Venda de bombons, barras e ovos de Páscoa deve ter alta de 10%

01/04/2026 Da Redação
Paulo Pinto/Ag Brasil

Com ovos de chocolate mais caros, o comportamento do consumidor mudou, assim como as estratégias dos comerciantes. De acordo com a avaliação da Câmara de Dirigentes Lojistas (CDL Santos Praia), ficou para trás o tempo em que supermercados, padarias e demais comércios tinham uma infinidade de ovos de Páscoa à mostra. As gôndolas estão menores e o consumidor está apostando em bombons, produtos menores e também nos artesanais.

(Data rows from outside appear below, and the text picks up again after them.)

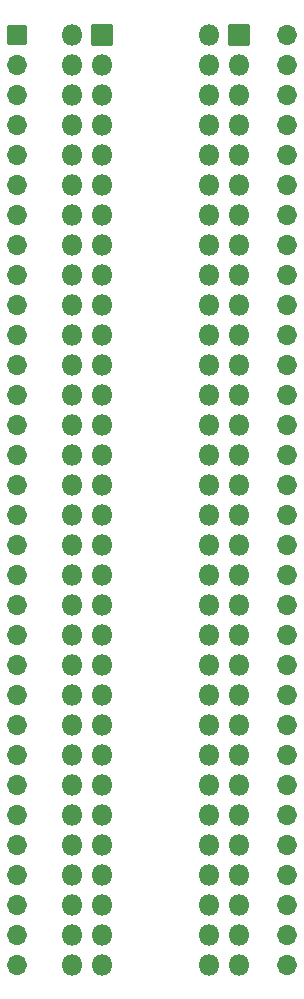
<source format=gbr>
G04 #@! TF.GenerationSoftware,KiCad,Pcbnew,(7.0.0-0)*
G04 #@! TF.CreationDate,2023-03-11T12:41:52+01:00*
G04 #@! TF.ProjectId,86KUUTHeader,38364b55-5554-4486-9561-6465722e6b69,rev?*
G04 #@! TF.SameCoordinates,Original*
G04 #@! TF.FileFunction,Soldermask,Bot*
G04 #@! TF.FilePolarity,Negative*
%FSLAX46Y46*%
G04 Gerber Fmt 4.6, Leading zero omitted, Abs format (unit mm)*
G04 Created by KiCad (PCBNEW (7.0.0-0)) date 2023-03-11 12:41:52*
%MOMM*%
%LPD*%
G01*
G04 APERTURE LIST*
G04 Aperture macros list*
%AMRoundRect*
0 Rectangle with rounded corners*
0 $1 Rounding radius*
0 $2 $3 $4 $5 $6 $7 $8 $9 X,Y pos of 4 corners*
0 Add a 4 corners polygon primitive as box body*
4,1,4,$2,$3,$4,$5,$6,$7,$8,$9,$2,$3,0*
0 Add four circle primitives for the rounded corners*
1,1,$1+$1,$2,$3*
1,1,$1+$1,$4,$5*
1,1,$1+$1,$6,$7*
1,1,$1+$1,$8,$9*
0 Add four rect primitives between the rounded corners*
20,1,$1+$1,$2,$3,$4,$5,0*
20,1,$1+$1,$4,$5,$6,$7,0*
20,1,$1+$1,$6,$7,$8,$9,0*
20,1,$1+$1,$8,$9,$2,$3,0*%
G04 Aperture macros list end*
%ADD10RoundRect,0.051000X-0.850000X-0.850000X0.850000X-0.850000X0.850000X0.850000X-0.850000X0.850000X0*%
%ADD11O,1.802000X1.802000*%
%ADD12RoundRect,0.051000X-0.800000X-0.800000X0.800000X-0.800000X0.800000X0.800000X-0.800000X0.800000X0*%
%ADD13O,1.702000X1.702000*%
G04 APERTURE END LIST*
D10*
X130360000Y-58800000D03*
D11*
X127819999Y-58799999D03*
X130359999Y-61339999D03*
X127819999Y-61339999D03*
X130359999Y-63879999D03*
X127819999Y-63879999D03*
X130359999Y-66419999D03*
X127819999Y-66419999D03*
X130359999Y-68959999D03*
X127819999Y-68959999D03*
X130359999Y-71499999D03*
X127819999Y-71499999D03*
X130359999Y-74039999D03*
X127819999Y-74039999D03*
X130359999Y-76579999D03*
X127819999Y-76579999D03*
X130359999Y-79119999D03*
X127819999Y-79119999D03*
X130359999Y-81659999D03*
X127819999Y-81659999D03*
X130359999Y-84199999D03*
X127819999Y-84199999D03*
X130359999Y-86739999D03*
X127819999Y-86739999D03*
X130359999Y-89279999D03*
X127819999Y-89279999D03*
X130359999Y-91819999D03*
X127819999Y-91819999D03*
X130359999Y-94359999D03*
X127819999Y-94359999D03*
X130359999Y-96899999D03*
X127819999Y-96899999D03*
X130359999Y-99439999D03*
X127819999Y-99439999D03*
X130359999Y-101979999D03*
X127819999Y-101979999D03*
X130359999Y-104519999D03*
X127819999Y-104519999D03*
X130359999Y-107059999D03*
X127819999Y-107059999D03*
X130359999Y-109599999D03*
X127819999Y-109599999D03*
X130359999Y-112139999D03*
X127819999Y-112139999D03*
X130359999Y-114679999D03*
X127819999Y-114679999D03*
X130359999Y-117219999D03*
X127819999Y-117219999D03*
X130359999Y-119759999D03*
X127819999Y-119759999D03*
X130359999Y-122299999D03*
X127819999Y-122299999D03*
X130359999Y-124839999D03*
X127819999Y-124839999D03*
X130359999Y-127379999D03*
X127819999Y-127379999D03*
X130359999Y-129919999D03*
X127819999Y-129919999D03*
X130359999Y-132459999D03*
X127819999Y-132459999D03*
X130359999Y-134999999D03*
X127819999Y-134999999D03*
X130359999Y-137539999D03*
X127819999Y-137539999D03*
D10*
X142000000Y-58800000D03*
D11*
X139459999Y-58799999D03*
X141999999Y-61339999D03*
X139459999Y-61339999D03*
X141999999Y-63879999D03*
X139459999Y-63879999D03*
X141999999Y-66419999D03*
X139459999Y-66419999D03*
X141999999Y-68959999D03*
X139459999Y-68959999D03*
X141999999Y-71499999D03*
X139459999Y-71499999D03*
X141999999Y-74039999D03*
X139459999Y-74039999D03*
X141999999Y-76579999D03*
X139459999Y-76579999D03*
X141999999Y-79119999D03*
X139459999Y-79119999D03*
X141999999Y-81659999D03*
X139459999Y-81659999D03*
X141999999Y-84199999D03*
X139459999Y-84199999D03*
X141999999Y-86739999D03*
X139459999Y-86739999D03*
X141999999Y-89279999D03*
X139459999Y-89279999D03*
X141999999Y-91819999D03*
X139459999Y-91819999D03*
X141999999Y-94359999D03*
X139459999Y-94359999D03*
X141999999Y-96899999D03*
X139459999Y-96899999D03*
X141999999Y-99439999D03*
X139459999Y-99439999D03*
X141999999Y-101979999D03*
X139459999Y-101979999D03*
X141999999Y-104519999D03*
X139459999Y-104519999D03*
X141999999Y-107059999D03*
X139459999Y-107059999D03*
X141999999Y-109599999D03*
X139459999Y-109599999D03*
X141999999Y-112139999D03*
X139459999Y-112139999D03*
X141999999Y-114679999D03*
X139459999Y-114679999D03*
X141999999Y-117219999D03*
X139459999Y-117219999D03*
X141999999Y-119759999D03*
X139459999Y-119759999D03*
X141999999Y-122299999D03*
X139459999Y-122299999D03*
X141999999Y-124839999D03*
X139459999Y-124839999D03*
X141999999Y-127379999D03*
X139459999Y-127379999D03*
X141999999Y-129919999D03*
X139459999Y-129919999D03*
X141999999Y-132459999D03*
X139459999Y-132459999D03*
X141999999Y-134999999D03*
X139459999Y-134999999D03*
X141999999Y-137539999D03*
X139459999Y-137539999D03*
D12*
X123207000Y-58800000D03*
D13*
X123206999Y-61339999D03*
X123206999Y-63879999D03*
X123206999Y-66419999D03*
X123206999Y-68959999D03*
X123206999Y-71499999D03*
X123206999Y-74039999D03*
X123206999Y-76579999D03*
X123206999Y-79119999D03*
X123206999Y-81659999D03*
X123206999Y-84199999D03*
X123206999Y-86739999D03*
X123206999Y-89279999D03*
X123206999Y-91819999D03*
X123206999Y-94359999D03*
X123206999Y-96899999D03*
X123206999Y-99439999D03*
X123206999Y-101979999D03*
X123206999Y-104519999D03*
X123206999Y-107059999D03*
X123206999Y-109599999D03*
X123206999Y-112139999D03*
X123206999Y-114679999D03*
X123206999Y-117219999D03*
X123206999Y-119759999D03*
X123206999Y-122299999D03*
X123206999Y-124839999D03*
X123206999Y-127379999D03*
X123206999Y-129919999D03*
X123206999Y-132459999D03*
X123206999Y-134999999D03*
X123206999Y-137539999D03*
X146066999Y-137539999D03*
X146066999Y-134999999D03*
X146066999Y-132459999D03*
X146066999Y-129919999D03*
X146066999Y-127379999D03*
X146066999Y-124839999D03*
X146066999Y-122299999D03*
X146066999Y-119759999D03*
X146066999Y-117219999D03*
X146066999Y-114679999D03*
X146066999Y-112139999D03*
X146066999Y-109599999D03*
X146066999Y-107059999D03*
X146066999Y-104519999D03*
X146066999Y-101979999D03*
X146066999Y-99439999D03*
X146066999Y-96899999D03*
X146066999Y-94359999D03*
X146066999Y-91819999D03*
X146066999Y-89279999D03*
X146066999Y-86739999D03*
X146066999Y-84199999D03*
X146066999Y-81659999D03*
X146066999Y-79119999D03*
X146066999Y-76579999D03*
X146066999Y-74039999D03*
X146066999Y-71499999D03*
X146066999Y-68959999D03*
X146066999Y-66419999D03*
X146066999Y-63879999D03*
X146066999Y-61339999D03*
X146066999Y-58799999D03*
M02*

</source>
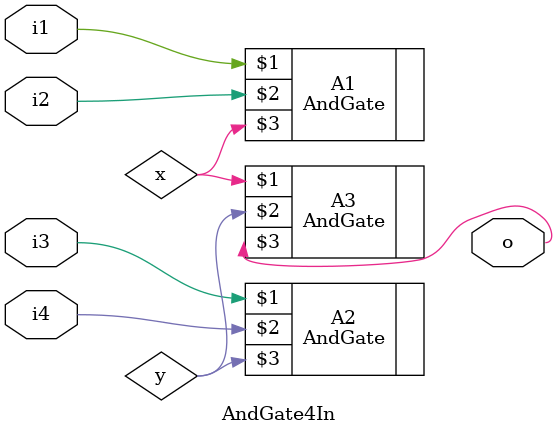
<source format=v>
module AndGate3In(i1,i2,i3,o) ;

output o ;
input i1,i2,i3 ;
wire x ;

AndGate A1(i1,i2,x) ;
AndGate A2(i3,x,o) ;

endmodule 

module AndGate4In(i1,i2,i3,i4,o) ;

output o ;
input i1,i2,i3,i4 ;
wire x,y ;

AndGate A1(i1,i2,x) ;
AndGate A2(i3,i4,y) ;
AndGate A3(x,y,o) ;

endmodule 
/*
module Mux16x1(i,s,o) ;

output o;
input [15:0] i ;
input [3:0] s ;
wire s3,s2,s1,s0;

NotGate N1(s[3],s3) ;
NotGate N2(s[2],s2) ;
NotGate N3(s[1],s1) ;
NotGate N4(s[0],s0) ;

wire x1,x2,x3,x4,x5,x6,x7,x8,x ;
wire y1,y2,y3,y4,y5,y6,y7,y8,y,y_ ;

AndGate5In Ai1(i[0],s0,s1,s2,s3,x1) ;
AndGate5In Ai2(i[1],s[0],s1,s2,s3,x2) ;
AndGate5In Ai3(i[2],s0,s[1],s2,s3,x3) ;
AndGate5In Ai4(i[3],s[0],s[1],s2,s3,x4) ;
AndGate5In Ai5(i[4],s0,s1,s[2],s3,x5) ;
AndGate5In Ai6(i[5],s[0],s1,s[2],s3,x6) ;
AndGate5In Ai7(i[6],s0,s[1],s[2],s3,x7) ;
AndGate5In Ai8(i[7],s[0],s[1],s[2],s3,x8) ;

OrGate8In O1(x1,x2,x3,x4,x5,x6,x7,x8,x) ;

AndGate5In Aj1(i[8],s0,s1,s2,s[3],y1) ;
AndGate5In Aj2(i[9],s[0],s1,s2,s[3],y2) ;
AndGate5In Aj3(i[10],s0,s[1],s2,s[3],y3) ;
AndGate5In Aj4(i[11],s[0],s[1],s2,s[3],y4) ;
AndGate5In Aj5(i[12],s0,s1,s[2],s[3],y5) ;
AndGate5In Aj6(i[13],s[0],s1,s[2],s[3],y6) ;
AndGate5In Aj7(i[14],s0,s[1],s[2],s[3],y7) ;
AndGate5In Aj8(i[15],s[0],s[1],s[2],s[3],y8) ;

OrGate8In O2(y1,y2,y3,y4,y5,y6,y7,y8,y) ;

OrGate O3(x,y,o) ;

endmodule 

module Mux16x1by4(i,s,o) ;

output o ;
input [15:0] i ;
input [3:0] s ;
wire w,x,y,z ;

Mux4x1 M1(i[15],i[14],i[13],i[12],s[1],s[0],w) ;
Mux4x1 M2(i[11],i[10],i[9],i[8],s[1],s[0],x) ;
Mux4x1 M3(i[7],i[6],i[5],i[4],s[1],s[0],y) ;
Mux4x1 M4(i[3],i[2],i[1],i[0],s[1],s[0],z) ;
Mux4x1 M(w,x,y,z,s[3],s[2],o) ;

endmodule

module Mux16x1by8(i,s,o) ;

output o ;
input [15:0] i ;
input [3:0] s ;
wire w,x,y,z ;

Mux8x1 M1(i[15:8],s[2:0],x) ;
Mux8x1 M2(i[7:0],s[2:0],y) ;
Mux2x1 M3(x,y,s[3],o) ;

endmodule */
</source>
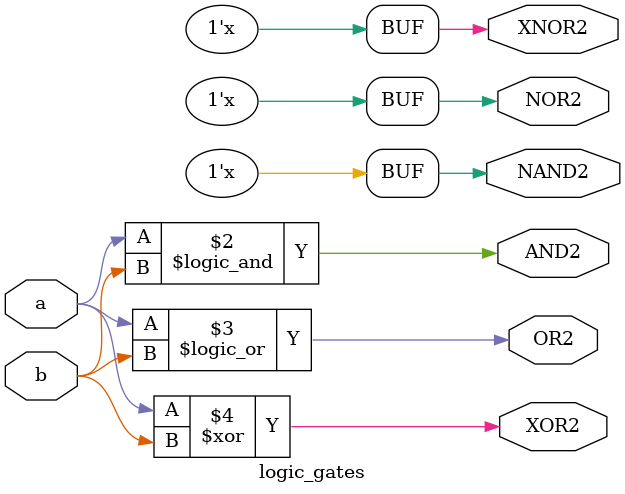
<source format=v>
`timescale 1ns/1ps

module logic_gates(
	input a,
	input b,
	output reg AND2,
	output reg OR2,
	output reg XOR2,
	output reg NAND2,
	output reg NOR2,
	output reg XNOR2
);

always@(*) begin
	AND2 <= a && b;
	OR2 <= a || b;
	XOR2 <= a^b;
	NAND2 <= ~(AND2);
	NOR2 <= ~(OR2);
	XNOR2 <= ~(XOR2);
end

endmodule
	
</source>
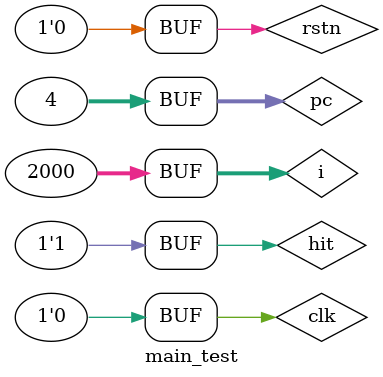
<source format=v>
`timescale 1ns / 1ps

module main_test;

   // Inputs
   reg [31:0] pc;
   reg	      clk, rstn, hit;
   
   // Outputs
   wire [31:0] pcOut;

   integer i;
   // parameter size = 16;

   // Instantiate the Unit Under Test (UUT)
   PCReg uut(pcOut,
	     pc,
             hit,
	     clk,
	     rstn
	      );

   initial begin
      /// Initialize Inputs
      #10 rstn = 1;
      hit = 1;
      rstn = 0;
      pc = 0;

      #100;
      pc = 4;

      // $readmemb("pth", 2d_reg, start_addr, end_addr);
   end

   initial begin
      clk = 0;
      for (i = 0; i < 2000; i = i + 1)
	#25 clk = ~clk;
   end


   initial begin
      $dumpfile("./pcReg_test.vcd");
      $dumpvars;
   end

endmodule

</source>
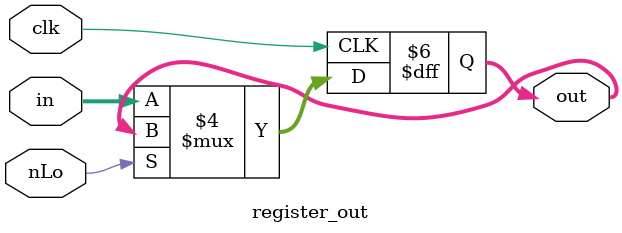
<source format=v>
`timescale 1ns / 1ps
module register_out(nLo, clk, in, out);
input clk, nLo;
input [7:0] in;
output [7:0] out;
reg [7:0] out;
always @ (posedge clk)
begin 
if(!nLo) out = in;
end


endmodule

</source>
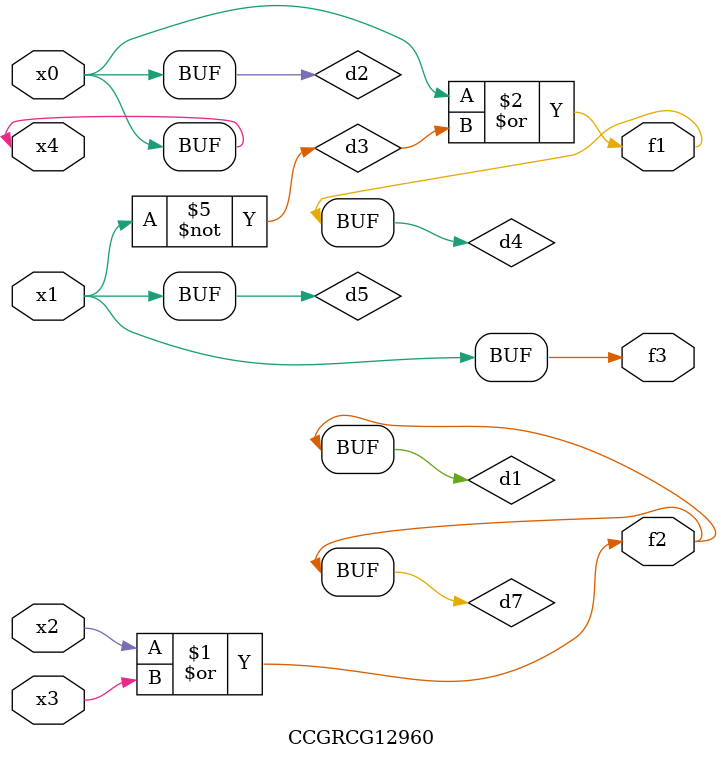
<source format=v>
module CCGRCG12960(
	input x0, x1, x2, x3, x4,
	output f1, f2, f3
);

	wire d1, d2, d3, d4, d5, d6, d7;

	or (d1, x2, x3);
	buf (d2, x0, x4);
	not (d3, x1);
	or (d4, d2, d3);
	not (d5, d3);
	nand (d6, d1, d3);
	or (d7, d1);
	assign f1 = d4;
	assign f2 = d7;
	assign f3 = d5;
endmodule

</source>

No entanto, este cenário não significa que a data será menos doce, pois a entidade projeta um aumento de 10% nas vendas, principalmente nestes últimos dias antes do Domingo de Páscoa. “Apesar do ticket médio cair, o número de vendas sobe. Por isso há a expectativa de 10% a mais (nas vendas) do que na Páscoa passada”, diz o presidente da CDL Santos Praia, Nicolau Miguel Obeidi.

EMPREGOS

Ele afirma que, para dar conta do movimento, muitos lojistas contrataram mão de obra temporária. A própria CDL Santos Praia tem o programa Caça Talentos, que conecta quem precisa contratar a quem busca uma oportunidade. De acordo com a Assessoria de Imprensa, a CDL não registra número de pessoas contratadas, pois apenas disponibiliza os currículos aos lojistas, que fazem o processo seletivo.

PRODUÇÃO

Com base em dados da Associação Brasileira da Indústria de Chocolates, Amendoim e Balas (Abicab), a CDL Santos Praia informa que, no Brasil, houve um aumento de 50% no número de empregos temporários, em relação a 2025 – cerca de 15 mil pessoas foram contratadas em 2026.

Ainda citando dados da Abicab, a entidade da Baixada Santista afirma que o setor disponibiliza no país mais de 800 tipos de produtos, com uma produção de cerca de 46 milhões de ovos de Páscoa para atender ao mercado nacional. Uma das tendências deste ano é o ovo em fatias, encontrado em diversos sabores e em tamanhos variados.

O Índice de Preços ao Consumidor Amplo (IPCA), do Instituto Brasileiro de Geografia e Estatística (IBGE), registra alta de 24,77% no preço do chocolate nos últimos 12 meses, reflexo, principalmente, da valorização do cacau no mercado internacional.